[Start of section]

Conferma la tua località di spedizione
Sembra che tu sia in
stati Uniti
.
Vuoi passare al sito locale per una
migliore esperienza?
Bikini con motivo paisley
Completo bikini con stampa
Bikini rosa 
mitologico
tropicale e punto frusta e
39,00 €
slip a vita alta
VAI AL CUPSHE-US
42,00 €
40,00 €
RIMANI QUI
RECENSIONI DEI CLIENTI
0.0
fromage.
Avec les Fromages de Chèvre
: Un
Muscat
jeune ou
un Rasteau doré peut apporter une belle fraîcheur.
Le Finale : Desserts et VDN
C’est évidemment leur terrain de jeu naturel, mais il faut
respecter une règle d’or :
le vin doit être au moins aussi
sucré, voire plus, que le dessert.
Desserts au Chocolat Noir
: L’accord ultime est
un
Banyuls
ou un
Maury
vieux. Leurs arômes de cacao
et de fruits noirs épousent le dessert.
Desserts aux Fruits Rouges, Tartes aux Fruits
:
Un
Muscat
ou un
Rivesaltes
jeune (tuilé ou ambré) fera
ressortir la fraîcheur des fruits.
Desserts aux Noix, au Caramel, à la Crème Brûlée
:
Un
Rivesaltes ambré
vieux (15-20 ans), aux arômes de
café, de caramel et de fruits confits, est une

[End of section]
[Start of section]

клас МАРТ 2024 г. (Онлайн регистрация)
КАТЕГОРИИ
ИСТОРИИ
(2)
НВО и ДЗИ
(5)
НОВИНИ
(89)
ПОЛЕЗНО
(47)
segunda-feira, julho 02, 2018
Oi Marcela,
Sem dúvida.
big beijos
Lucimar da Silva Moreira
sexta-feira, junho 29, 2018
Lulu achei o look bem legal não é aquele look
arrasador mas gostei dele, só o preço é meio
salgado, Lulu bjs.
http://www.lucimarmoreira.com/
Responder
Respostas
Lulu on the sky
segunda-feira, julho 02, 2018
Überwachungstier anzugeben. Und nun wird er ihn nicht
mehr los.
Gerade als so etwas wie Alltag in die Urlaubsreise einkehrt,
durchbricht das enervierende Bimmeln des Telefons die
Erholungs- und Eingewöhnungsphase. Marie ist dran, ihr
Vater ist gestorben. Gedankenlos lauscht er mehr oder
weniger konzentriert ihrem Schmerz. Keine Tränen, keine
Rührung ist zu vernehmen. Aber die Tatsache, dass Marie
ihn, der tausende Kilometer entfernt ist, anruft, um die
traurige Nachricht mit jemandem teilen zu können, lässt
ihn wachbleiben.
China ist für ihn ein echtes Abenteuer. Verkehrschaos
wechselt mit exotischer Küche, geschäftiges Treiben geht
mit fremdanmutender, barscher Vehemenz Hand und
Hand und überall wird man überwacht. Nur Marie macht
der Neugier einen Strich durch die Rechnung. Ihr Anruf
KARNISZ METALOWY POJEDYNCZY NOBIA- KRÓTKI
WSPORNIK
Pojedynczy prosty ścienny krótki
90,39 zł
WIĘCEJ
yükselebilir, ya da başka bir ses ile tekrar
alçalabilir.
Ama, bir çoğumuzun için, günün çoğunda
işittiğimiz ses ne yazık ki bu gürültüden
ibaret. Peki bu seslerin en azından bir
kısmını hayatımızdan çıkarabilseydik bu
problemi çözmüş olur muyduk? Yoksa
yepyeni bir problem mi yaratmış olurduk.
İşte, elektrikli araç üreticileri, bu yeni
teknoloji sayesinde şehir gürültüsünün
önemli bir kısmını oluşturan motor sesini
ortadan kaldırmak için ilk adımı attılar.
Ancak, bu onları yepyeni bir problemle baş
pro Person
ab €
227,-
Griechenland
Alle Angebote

[End of section]
[Start of section]

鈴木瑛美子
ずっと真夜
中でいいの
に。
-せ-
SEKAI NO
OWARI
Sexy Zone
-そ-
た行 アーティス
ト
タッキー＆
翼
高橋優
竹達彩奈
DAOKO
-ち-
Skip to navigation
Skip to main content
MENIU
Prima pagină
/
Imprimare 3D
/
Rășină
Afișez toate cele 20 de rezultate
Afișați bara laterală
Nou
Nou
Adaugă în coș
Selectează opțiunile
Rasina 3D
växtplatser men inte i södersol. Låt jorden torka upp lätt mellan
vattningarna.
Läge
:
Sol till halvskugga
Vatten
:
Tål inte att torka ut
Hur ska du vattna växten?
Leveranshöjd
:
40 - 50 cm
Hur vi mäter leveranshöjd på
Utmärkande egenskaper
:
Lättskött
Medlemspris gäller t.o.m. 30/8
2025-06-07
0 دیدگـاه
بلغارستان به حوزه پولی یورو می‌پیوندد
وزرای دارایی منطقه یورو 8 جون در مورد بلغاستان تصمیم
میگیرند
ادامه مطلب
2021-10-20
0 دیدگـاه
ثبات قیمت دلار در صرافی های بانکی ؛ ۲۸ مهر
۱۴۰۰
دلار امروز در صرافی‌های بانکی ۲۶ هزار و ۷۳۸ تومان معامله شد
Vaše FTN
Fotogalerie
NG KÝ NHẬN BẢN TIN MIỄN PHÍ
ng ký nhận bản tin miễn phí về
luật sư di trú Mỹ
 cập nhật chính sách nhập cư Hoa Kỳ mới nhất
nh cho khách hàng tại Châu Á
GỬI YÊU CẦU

[End of section]

> What you need to do
Copy all lines from the material above that hold the word "için".

> Task response
Ama, bir çoğumuzun için, günün çoğunda
ortadan kaldırmak için ilk adımı attılar.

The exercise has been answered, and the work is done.